## What the task asks
Would you please repeat exactly the entries below, starting at the line with "am Donnerstag führt." and ending at the line with "п XI лет Чувашии", and nothing outside that range? Leave out the pictures.

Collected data
=======

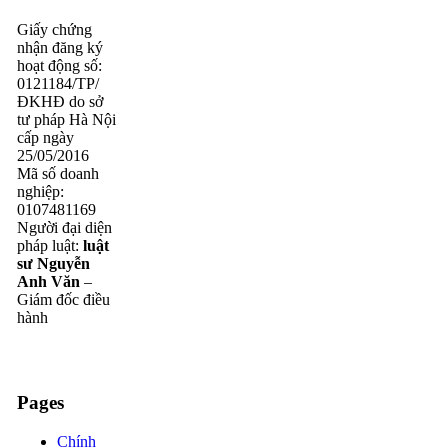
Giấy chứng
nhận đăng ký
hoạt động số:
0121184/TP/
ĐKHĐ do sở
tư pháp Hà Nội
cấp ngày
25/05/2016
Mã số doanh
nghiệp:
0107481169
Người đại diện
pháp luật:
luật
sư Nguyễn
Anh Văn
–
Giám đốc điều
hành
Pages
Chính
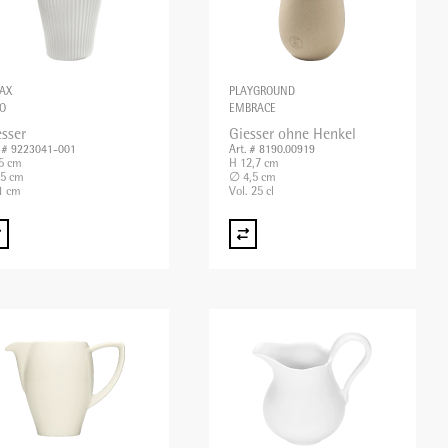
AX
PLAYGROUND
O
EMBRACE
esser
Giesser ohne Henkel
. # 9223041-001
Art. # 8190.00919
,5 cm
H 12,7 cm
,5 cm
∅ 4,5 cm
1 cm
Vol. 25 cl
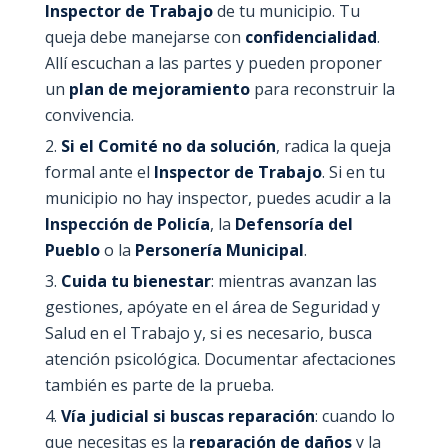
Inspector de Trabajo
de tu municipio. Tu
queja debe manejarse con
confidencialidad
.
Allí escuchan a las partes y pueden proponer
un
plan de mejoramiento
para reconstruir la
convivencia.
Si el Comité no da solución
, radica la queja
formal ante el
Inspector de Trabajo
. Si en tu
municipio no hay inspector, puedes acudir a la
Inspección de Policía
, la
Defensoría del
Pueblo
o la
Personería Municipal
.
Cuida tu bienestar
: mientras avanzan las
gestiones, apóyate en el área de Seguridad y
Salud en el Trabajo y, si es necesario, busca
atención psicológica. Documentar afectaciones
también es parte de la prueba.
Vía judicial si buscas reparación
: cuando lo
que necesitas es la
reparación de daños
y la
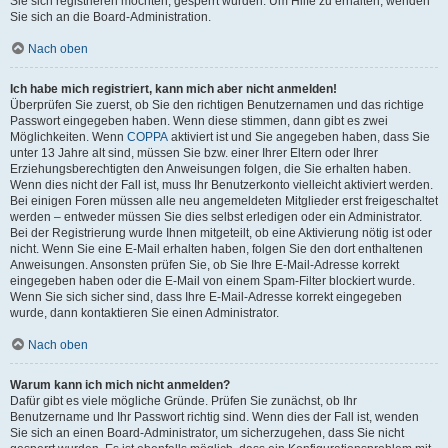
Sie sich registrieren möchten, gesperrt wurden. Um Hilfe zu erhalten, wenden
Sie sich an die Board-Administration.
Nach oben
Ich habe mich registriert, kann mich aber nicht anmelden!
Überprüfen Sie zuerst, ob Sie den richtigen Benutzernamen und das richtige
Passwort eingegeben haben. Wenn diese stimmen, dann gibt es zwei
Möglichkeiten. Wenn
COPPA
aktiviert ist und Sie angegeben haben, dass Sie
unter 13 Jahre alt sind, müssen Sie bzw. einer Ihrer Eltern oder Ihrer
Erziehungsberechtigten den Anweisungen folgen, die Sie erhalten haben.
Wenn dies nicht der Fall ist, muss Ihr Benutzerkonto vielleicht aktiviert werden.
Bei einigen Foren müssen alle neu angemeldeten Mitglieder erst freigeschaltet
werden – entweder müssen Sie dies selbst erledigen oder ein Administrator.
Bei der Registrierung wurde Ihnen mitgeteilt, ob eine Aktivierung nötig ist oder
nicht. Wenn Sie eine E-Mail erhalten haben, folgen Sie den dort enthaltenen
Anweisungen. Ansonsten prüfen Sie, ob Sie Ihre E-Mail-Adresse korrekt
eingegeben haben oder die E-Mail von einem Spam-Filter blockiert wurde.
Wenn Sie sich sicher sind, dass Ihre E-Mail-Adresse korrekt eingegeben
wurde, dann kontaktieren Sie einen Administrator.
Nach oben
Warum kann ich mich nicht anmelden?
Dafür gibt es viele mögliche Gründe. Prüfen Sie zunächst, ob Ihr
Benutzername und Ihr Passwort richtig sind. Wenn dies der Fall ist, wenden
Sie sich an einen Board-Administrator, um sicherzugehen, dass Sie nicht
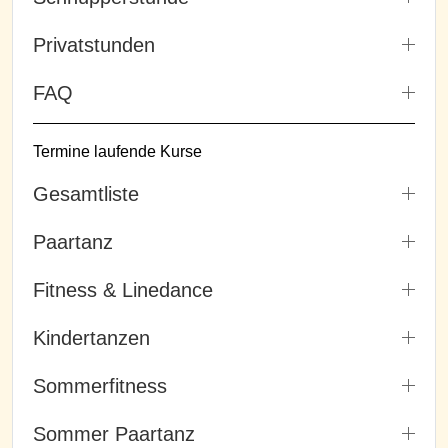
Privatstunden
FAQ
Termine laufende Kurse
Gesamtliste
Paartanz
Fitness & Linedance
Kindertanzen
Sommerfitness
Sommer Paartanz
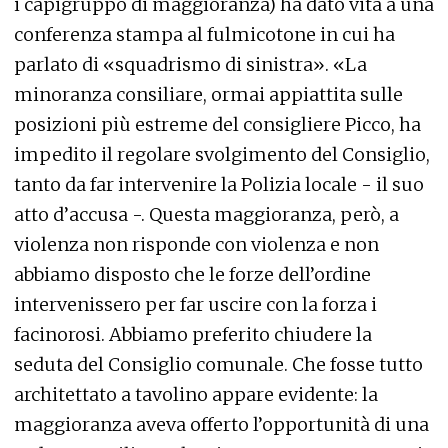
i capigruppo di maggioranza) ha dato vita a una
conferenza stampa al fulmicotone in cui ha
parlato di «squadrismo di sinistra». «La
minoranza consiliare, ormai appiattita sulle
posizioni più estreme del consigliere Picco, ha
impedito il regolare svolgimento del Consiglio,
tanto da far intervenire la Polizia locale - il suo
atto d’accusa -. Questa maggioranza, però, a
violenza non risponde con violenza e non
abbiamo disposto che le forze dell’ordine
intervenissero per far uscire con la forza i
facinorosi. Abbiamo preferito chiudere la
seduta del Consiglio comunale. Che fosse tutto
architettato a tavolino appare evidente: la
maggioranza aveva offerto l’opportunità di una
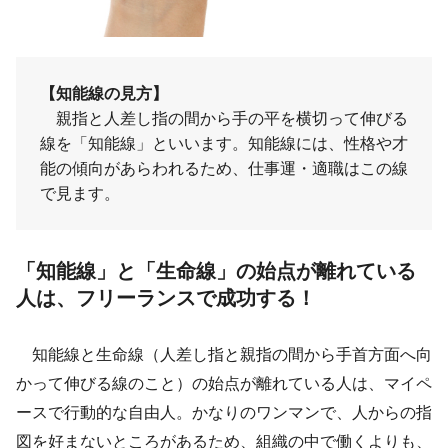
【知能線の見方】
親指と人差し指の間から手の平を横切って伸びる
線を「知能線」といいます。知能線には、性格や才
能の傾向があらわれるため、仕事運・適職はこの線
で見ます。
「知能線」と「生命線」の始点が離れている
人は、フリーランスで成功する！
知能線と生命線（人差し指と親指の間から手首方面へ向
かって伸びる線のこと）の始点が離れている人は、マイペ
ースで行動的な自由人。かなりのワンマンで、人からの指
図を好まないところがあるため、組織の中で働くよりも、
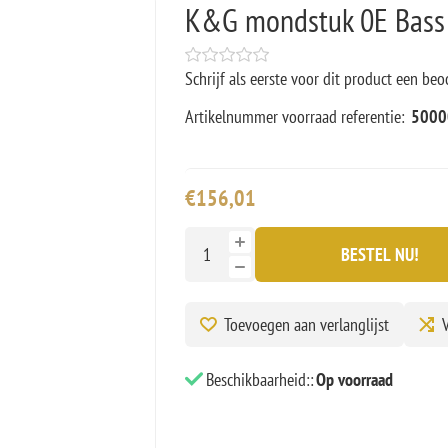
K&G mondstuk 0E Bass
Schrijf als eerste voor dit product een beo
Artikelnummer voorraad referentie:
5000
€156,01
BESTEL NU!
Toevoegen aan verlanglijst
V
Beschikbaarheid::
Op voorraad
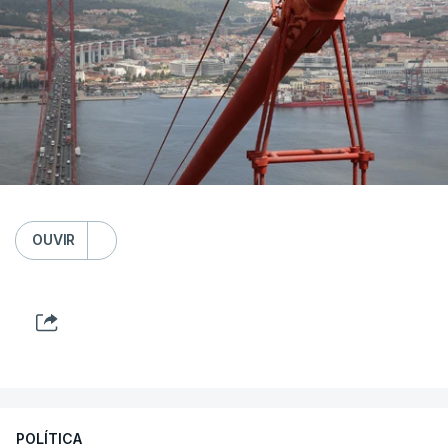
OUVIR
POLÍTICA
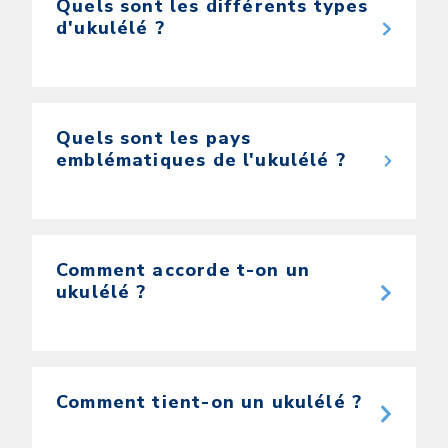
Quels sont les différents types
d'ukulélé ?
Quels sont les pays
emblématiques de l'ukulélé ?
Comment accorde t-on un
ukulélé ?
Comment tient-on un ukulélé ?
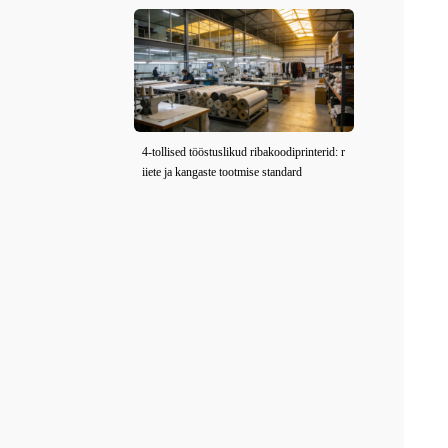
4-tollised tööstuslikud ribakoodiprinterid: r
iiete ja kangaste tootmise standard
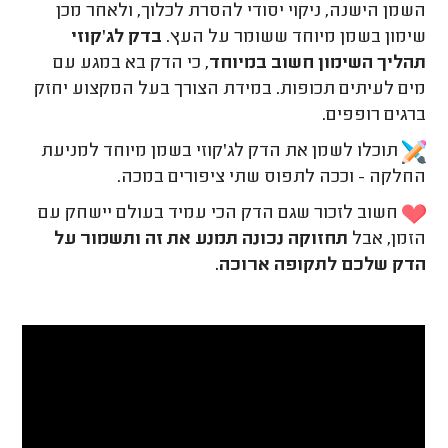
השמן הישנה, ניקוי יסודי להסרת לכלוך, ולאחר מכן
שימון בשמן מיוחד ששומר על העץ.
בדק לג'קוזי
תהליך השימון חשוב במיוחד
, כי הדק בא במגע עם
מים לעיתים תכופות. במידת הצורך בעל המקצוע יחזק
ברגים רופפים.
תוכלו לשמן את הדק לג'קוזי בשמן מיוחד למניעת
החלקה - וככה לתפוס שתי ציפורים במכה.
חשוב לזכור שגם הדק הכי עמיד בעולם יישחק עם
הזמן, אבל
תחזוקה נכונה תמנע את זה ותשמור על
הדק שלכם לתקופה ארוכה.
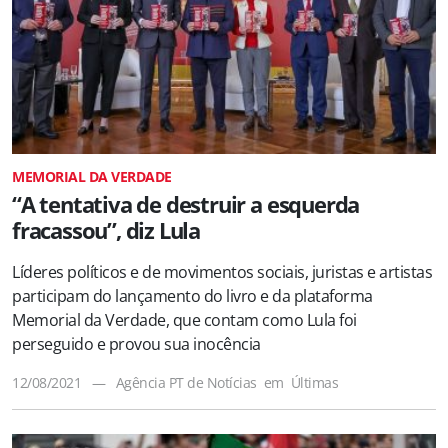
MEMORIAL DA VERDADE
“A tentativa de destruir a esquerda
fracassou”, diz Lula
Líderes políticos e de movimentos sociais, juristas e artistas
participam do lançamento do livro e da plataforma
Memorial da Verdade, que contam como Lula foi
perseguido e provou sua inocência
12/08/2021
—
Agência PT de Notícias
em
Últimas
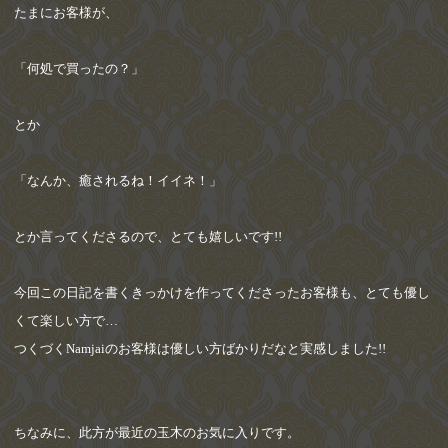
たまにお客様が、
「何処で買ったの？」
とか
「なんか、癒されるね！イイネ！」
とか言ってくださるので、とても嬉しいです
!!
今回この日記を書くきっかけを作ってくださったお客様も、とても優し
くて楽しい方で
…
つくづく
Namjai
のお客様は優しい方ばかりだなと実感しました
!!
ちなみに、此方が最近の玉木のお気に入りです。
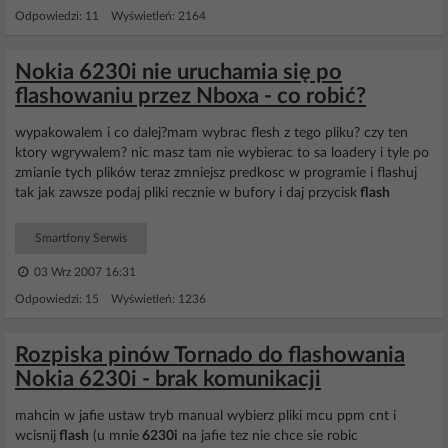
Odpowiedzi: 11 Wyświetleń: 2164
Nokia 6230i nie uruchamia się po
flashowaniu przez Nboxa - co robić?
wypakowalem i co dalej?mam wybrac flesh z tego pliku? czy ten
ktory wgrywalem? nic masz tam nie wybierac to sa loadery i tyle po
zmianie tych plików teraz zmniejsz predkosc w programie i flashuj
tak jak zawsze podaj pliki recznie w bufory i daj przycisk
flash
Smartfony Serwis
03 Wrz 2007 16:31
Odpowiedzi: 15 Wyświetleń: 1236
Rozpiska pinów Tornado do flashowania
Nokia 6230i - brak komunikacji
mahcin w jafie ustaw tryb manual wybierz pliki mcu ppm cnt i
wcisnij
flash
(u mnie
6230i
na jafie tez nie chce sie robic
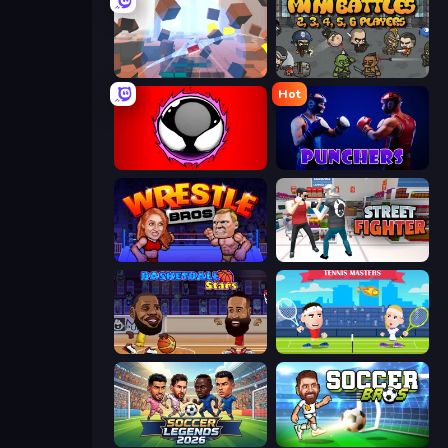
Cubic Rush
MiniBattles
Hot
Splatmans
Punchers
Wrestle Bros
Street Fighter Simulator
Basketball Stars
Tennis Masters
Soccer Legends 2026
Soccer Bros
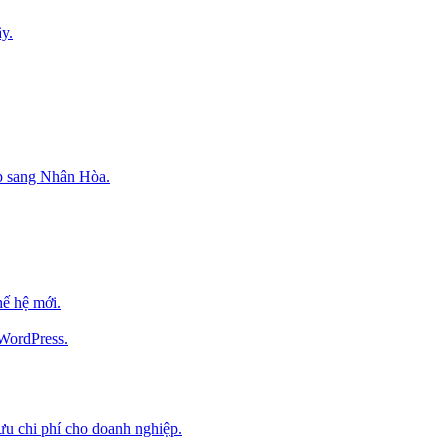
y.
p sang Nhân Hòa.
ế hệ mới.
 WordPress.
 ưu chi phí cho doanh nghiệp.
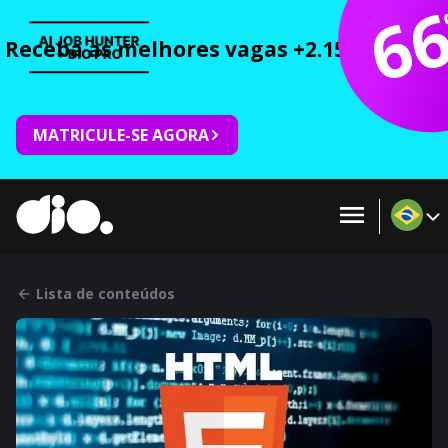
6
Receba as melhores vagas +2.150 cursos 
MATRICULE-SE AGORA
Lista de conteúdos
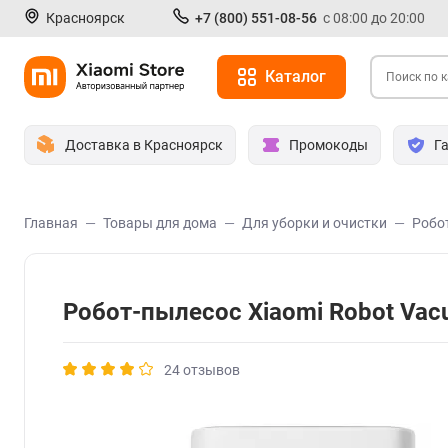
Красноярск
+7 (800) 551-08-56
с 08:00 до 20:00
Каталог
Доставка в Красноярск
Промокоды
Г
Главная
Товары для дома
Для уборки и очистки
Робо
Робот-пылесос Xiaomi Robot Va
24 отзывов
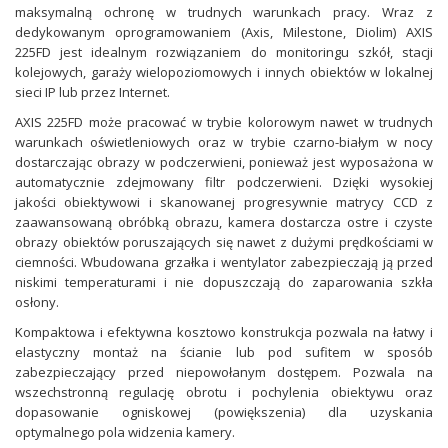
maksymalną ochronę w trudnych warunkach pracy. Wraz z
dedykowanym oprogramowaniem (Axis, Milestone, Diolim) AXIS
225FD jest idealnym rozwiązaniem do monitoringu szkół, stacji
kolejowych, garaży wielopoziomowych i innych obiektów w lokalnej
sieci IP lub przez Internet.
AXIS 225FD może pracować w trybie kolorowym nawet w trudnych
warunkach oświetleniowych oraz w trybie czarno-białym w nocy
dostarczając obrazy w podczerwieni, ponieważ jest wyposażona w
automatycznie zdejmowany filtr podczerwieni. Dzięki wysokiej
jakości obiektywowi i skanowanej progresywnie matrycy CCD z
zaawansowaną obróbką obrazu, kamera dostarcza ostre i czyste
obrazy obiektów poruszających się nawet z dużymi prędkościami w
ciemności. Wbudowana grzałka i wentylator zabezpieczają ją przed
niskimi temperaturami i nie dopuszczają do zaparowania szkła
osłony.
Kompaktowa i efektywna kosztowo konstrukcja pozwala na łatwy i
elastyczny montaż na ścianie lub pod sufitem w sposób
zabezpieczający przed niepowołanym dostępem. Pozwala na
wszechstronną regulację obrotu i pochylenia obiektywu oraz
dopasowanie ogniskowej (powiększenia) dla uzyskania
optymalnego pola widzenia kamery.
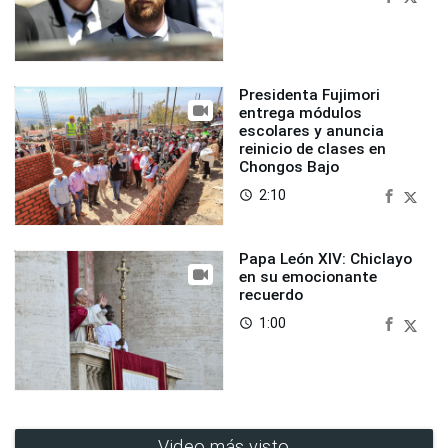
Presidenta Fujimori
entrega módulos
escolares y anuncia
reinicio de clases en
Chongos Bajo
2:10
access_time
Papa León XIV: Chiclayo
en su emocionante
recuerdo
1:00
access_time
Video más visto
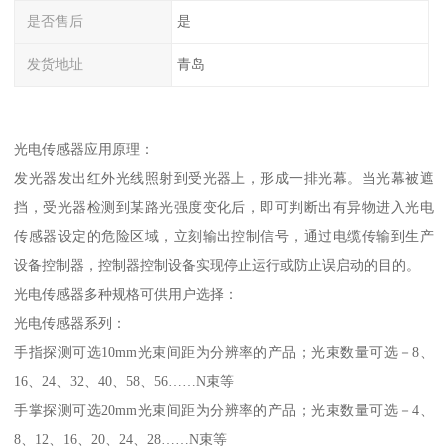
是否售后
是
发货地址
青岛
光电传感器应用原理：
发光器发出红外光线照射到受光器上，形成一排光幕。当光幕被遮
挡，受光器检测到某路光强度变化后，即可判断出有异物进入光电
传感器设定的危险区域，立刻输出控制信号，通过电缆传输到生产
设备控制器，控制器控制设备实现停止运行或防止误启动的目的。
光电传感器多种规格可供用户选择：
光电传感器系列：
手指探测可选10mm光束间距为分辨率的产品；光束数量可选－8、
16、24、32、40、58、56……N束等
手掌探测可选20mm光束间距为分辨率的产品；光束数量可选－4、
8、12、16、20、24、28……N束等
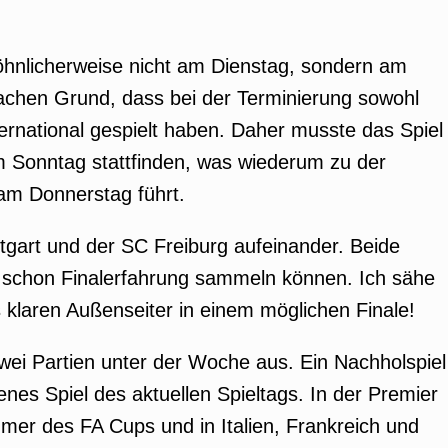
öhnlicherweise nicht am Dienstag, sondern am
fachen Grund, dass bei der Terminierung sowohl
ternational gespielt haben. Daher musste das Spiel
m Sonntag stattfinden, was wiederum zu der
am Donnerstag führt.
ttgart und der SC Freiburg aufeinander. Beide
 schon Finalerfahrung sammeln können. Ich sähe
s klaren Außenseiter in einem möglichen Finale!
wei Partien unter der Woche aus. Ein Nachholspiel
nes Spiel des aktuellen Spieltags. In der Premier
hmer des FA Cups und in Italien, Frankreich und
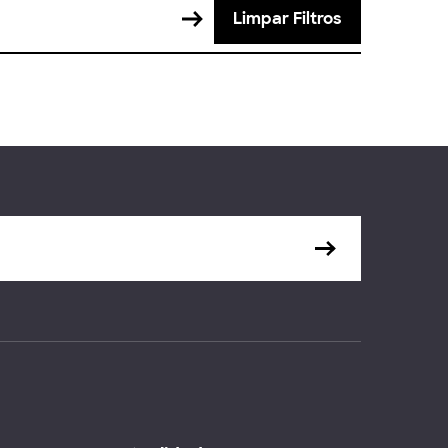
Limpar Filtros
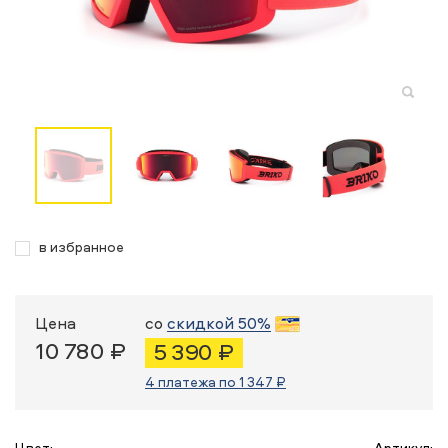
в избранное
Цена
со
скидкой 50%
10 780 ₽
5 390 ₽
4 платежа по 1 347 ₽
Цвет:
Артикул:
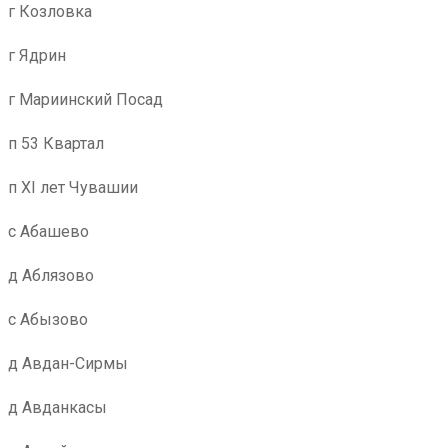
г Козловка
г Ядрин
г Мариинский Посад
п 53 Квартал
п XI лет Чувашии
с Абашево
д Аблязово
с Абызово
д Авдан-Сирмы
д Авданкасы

=======

## Reply
am Donnerstag führt.
ttgart und der SC Freiburg aufeinander. Beide
 schon Finalerfahrung sammeln können. Ich sähe
s klaren Außenseiter in einem möglichen Finale!
wei Partien unter der Woche aus. Ein Nachholspiel
nes Spiel des aktuellen Spieltags. In der Premier
hmer des FA Cups und in Italien, Frankreich und
Limpar Filtros
в избранное
Цена
со
скидкой 50%
10 780 ₽
5 390 ₽
4 платежа по 1 347 ₽
Цвет:
Артикул:
г Козловка
г Ядрин
г Мариинский Посад
п 53 Квартал
п XI лет Чувашии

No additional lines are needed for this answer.